The measure came as an amendment to the 2019 National Defense Authorization Act (NDAA), which passed on a 351-66 vote, according to Bloomberg, would bar the federal government from using ZTE-made technology and would prevent the Defense Department from renewing contracts with vendors who do business with the company.
The move follows just days after a Senate panel overwhelmingly approved an amendment to block the president on ZTE. The Senate Banking Committee rebuked Trump’s efforts to ease sanctions in an overwhelming and bipartisan 23-2 vote.
The tension between Trump and Congress comes weeks after the president declared his support for ZTE, saying that he supported easing restrictions on the firm as he seeks to hammer out a trade deal.
Earlier this month, Trump tweeted that he was “working together” with China’s Xi Jinping to find a way for ZTE to get “back into business, fast.”
“President Xi of China, and I, are working together to give massive Chinese phone company, ZTE, a way to get back into business, fast. Too many jobs in China lost. Commerce Department has been instructed to get it done!” he tweeted.
After facing harsh criticism for his comments, the president doubled down on his remarks in support of the Chinese firm, which he said is part of his administration’s larger efforts to secure a trade deal with China’s government.

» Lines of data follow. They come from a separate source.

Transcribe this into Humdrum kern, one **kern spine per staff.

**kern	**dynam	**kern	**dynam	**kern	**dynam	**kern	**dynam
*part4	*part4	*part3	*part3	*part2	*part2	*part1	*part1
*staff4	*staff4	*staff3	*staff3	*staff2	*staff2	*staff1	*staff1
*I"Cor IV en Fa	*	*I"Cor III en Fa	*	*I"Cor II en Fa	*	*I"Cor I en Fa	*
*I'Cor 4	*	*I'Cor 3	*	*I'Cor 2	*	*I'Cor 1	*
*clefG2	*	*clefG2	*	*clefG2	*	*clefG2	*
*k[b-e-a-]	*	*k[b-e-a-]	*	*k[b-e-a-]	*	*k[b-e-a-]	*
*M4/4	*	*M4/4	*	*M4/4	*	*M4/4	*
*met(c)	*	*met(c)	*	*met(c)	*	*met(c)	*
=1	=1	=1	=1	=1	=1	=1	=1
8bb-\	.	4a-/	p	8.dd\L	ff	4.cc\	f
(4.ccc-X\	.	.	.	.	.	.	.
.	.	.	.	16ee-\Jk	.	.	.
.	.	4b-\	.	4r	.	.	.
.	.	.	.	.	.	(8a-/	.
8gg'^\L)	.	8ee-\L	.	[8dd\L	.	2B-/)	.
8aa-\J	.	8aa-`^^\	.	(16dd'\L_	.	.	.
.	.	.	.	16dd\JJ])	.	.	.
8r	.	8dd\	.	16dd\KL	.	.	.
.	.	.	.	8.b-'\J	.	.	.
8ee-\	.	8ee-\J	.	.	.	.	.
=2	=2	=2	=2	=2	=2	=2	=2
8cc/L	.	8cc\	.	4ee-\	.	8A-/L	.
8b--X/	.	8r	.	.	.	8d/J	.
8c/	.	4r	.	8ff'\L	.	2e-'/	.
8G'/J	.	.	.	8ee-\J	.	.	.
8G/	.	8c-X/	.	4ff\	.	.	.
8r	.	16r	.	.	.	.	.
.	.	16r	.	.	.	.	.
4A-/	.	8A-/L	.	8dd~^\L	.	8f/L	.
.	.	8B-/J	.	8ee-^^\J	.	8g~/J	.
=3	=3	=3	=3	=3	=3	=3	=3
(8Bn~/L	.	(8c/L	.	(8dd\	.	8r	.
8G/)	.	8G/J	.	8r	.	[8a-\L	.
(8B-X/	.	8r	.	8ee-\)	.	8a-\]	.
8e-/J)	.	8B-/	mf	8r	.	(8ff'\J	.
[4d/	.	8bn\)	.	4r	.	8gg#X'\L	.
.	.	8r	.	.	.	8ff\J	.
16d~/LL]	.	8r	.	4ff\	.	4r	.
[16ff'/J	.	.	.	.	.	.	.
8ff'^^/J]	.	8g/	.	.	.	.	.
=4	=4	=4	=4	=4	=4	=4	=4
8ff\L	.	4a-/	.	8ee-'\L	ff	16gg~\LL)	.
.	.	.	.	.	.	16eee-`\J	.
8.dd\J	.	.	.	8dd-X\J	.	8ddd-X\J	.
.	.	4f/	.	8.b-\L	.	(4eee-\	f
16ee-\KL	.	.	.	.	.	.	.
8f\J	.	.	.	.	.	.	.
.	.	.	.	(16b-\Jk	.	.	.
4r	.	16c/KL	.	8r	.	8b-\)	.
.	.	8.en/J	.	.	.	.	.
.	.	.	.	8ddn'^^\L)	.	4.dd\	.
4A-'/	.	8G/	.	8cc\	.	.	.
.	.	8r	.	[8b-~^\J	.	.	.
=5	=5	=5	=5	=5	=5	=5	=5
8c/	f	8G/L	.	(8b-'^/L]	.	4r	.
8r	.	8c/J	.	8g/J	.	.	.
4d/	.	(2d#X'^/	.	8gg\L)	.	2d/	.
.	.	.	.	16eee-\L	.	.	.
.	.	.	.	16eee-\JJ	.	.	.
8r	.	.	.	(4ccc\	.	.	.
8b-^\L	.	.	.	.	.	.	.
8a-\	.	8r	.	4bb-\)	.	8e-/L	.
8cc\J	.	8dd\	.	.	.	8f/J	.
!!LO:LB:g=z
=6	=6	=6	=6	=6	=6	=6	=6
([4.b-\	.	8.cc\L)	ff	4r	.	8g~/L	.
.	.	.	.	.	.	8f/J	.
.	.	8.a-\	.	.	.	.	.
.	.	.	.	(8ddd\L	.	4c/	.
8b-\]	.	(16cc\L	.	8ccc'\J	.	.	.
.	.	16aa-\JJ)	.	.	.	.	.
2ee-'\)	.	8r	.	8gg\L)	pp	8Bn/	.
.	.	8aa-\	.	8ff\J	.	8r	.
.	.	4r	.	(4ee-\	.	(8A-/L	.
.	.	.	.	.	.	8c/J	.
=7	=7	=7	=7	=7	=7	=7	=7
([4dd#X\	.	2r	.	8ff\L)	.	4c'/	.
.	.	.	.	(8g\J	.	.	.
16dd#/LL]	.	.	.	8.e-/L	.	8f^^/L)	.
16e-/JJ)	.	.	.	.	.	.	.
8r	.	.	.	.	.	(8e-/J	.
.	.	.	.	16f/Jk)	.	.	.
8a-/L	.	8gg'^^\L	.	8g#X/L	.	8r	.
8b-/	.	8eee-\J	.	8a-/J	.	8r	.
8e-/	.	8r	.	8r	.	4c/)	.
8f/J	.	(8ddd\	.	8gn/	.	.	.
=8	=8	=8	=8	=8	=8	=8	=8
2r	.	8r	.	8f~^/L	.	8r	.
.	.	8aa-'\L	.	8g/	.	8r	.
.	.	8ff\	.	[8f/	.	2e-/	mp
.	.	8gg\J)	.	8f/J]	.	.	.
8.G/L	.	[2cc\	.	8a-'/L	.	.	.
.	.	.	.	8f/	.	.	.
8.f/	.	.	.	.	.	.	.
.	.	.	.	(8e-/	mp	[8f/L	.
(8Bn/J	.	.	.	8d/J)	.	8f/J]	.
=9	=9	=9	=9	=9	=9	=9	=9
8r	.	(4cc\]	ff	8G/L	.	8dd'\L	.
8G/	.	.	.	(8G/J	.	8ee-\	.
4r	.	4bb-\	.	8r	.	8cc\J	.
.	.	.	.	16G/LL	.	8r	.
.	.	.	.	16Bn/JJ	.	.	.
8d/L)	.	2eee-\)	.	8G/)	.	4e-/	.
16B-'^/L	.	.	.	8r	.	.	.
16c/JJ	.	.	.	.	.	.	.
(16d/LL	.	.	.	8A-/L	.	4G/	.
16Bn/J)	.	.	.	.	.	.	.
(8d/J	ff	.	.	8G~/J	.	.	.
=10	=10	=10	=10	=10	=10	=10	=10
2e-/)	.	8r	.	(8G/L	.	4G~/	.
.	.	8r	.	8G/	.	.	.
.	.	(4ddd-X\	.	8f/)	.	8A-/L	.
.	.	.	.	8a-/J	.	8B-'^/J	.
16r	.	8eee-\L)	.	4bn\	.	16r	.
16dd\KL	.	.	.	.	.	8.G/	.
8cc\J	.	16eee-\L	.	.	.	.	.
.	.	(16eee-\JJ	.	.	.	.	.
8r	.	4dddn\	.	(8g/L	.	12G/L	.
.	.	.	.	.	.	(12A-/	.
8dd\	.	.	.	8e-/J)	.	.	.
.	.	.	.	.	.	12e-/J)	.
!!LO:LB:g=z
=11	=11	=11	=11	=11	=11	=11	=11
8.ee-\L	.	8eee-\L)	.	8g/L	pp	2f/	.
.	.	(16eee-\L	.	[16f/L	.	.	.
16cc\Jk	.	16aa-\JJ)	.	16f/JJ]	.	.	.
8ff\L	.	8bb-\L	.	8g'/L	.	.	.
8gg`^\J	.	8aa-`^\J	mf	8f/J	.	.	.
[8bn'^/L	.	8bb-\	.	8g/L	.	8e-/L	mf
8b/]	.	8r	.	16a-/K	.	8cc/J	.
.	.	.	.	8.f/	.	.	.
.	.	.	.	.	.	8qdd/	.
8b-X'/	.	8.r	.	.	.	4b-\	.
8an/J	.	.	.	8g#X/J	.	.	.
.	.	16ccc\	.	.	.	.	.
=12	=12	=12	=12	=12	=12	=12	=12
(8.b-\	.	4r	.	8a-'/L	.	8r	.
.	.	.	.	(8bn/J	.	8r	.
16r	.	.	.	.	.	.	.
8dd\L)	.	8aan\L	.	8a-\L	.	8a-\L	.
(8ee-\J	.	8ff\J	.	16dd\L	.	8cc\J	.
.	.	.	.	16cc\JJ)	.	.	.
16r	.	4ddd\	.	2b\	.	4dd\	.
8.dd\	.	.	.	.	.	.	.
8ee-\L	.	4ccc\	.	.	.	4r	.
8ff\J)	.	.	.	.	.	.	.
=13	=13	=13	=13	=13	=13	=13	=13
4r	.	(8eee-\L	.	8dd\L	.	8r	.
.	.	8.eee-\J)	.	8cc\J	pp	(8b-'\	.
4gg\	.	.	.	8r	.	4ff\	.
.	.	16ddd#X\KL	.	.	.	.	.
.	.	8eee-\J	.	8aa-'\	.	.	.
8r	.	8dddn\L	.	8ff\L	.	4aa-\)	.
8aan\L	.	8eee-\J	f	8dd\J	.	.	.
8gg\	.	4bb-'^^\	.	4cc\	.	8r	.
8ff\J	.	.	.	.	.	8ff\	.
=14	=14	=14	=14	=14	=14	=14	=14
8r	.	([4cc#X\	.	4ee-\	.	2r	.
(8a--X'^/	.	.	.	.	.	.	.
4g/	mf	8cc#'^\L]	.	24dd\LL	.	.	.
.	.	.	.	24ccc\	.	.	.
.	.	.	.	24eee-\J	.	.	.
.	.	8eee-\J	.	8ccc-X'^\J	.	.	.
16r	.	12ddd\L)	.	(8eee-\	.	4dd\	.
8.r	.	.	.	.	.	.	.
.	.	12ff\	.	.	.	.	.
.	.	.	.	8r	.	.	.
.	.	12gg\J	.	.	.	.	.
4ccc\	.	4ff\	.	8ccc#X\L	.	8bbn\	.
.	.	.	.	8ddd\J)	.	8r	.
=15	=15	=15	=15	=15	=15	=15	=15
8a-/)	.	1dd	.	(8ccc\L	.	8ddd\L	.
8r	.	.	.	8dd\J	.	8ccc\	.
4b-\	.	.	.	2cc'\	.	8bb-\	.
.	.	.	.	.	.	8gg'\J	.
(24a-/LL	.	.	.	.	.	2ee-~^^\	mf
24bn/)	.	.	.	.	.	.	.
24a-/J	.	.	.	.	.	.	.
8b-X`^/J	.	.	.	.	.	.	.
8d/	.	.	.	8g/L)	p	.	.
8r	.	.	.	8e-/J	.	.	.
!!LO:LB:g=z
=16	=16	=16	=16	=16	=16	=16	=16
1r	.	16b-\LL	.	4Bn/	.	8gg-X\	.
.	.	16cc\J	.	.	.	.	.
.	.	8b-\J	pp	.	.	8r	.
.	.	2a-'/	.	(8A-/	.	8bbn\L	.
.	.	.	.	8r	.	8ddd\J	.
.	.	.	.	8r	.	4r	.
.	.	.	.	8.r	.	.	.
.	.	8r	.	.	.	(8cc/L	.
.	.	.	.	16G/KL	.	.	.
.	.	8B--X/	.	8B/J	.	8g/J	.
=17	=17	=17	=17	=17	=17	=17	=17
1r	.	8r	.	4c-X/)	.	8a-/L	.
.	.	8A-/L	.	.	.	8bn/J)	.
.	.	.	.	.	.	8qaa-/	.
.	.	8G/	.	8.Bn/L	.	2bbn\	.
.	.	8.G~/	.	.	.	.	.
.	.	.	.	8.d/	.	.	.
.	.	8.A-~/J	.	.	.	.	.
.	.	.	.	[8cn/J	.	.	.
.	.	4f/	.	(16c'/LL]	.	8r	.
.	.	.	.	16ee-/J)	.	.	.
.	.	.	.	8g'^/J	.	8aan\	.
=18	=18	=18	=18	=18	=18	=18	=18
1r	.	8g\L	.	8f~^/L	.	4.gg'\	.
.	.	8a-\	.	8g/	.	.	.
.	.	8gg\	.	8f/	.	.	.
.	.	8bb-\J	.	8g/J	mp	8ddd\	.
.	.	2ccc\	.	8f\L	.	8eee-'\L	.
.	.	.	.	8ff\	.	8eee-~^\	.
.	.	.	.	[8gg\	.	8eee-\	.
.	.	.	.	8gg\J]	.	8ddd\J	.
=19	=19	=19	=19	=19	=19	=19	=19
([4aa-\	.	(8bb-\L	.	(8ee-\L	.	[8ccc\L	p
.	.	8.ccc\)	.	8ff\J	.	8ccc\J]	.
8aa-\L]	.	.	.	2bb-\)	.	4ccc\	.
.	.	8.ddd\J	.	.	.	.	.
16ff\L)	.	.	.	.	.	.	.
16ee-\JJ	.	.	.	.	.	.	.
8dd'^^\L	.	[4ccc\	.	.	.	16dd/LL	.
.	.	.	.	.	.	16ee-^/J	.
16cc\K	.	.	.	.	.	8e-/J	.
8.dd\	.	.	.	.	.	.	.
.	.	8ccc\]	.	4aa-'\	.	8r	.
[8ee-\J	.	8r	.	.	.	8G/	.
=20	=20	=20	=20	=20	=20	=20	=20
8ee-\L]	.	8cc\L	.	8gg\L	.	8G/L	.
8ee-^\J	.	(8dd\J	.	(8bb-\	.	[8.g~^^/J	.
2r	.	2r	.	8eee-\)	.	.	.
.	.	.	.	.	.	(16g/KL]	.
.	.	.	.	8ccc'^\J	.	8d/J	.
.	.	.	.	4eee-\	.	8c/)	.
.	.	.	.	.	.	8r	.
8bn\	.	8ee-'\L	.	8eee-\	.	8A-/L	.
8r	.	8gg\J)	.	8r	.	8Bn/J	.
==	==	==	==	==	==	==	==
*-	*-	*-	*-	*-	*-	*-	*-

“ZTE, the large Chinese phone company, buys a big percentage of individual parts from U.S. companies. This is also reflective of the larger trade deal we are negotiating with China and my personal relationship with President Xi,” Trump tweeted a day later.
Republicans and Democrats rallied against the president over his remarks in support of ZTE, pointing out national security concerns with the company, which is known to work closely with the Chinese government.
“Problem with ZTE isn’t jobs & trade, it’s national security & espionage,” Sen. Marco Rubio (R-Fla.) tweeted earlier this month. “We are crazy to allow them to operate in U.S. without tighter restrictions.”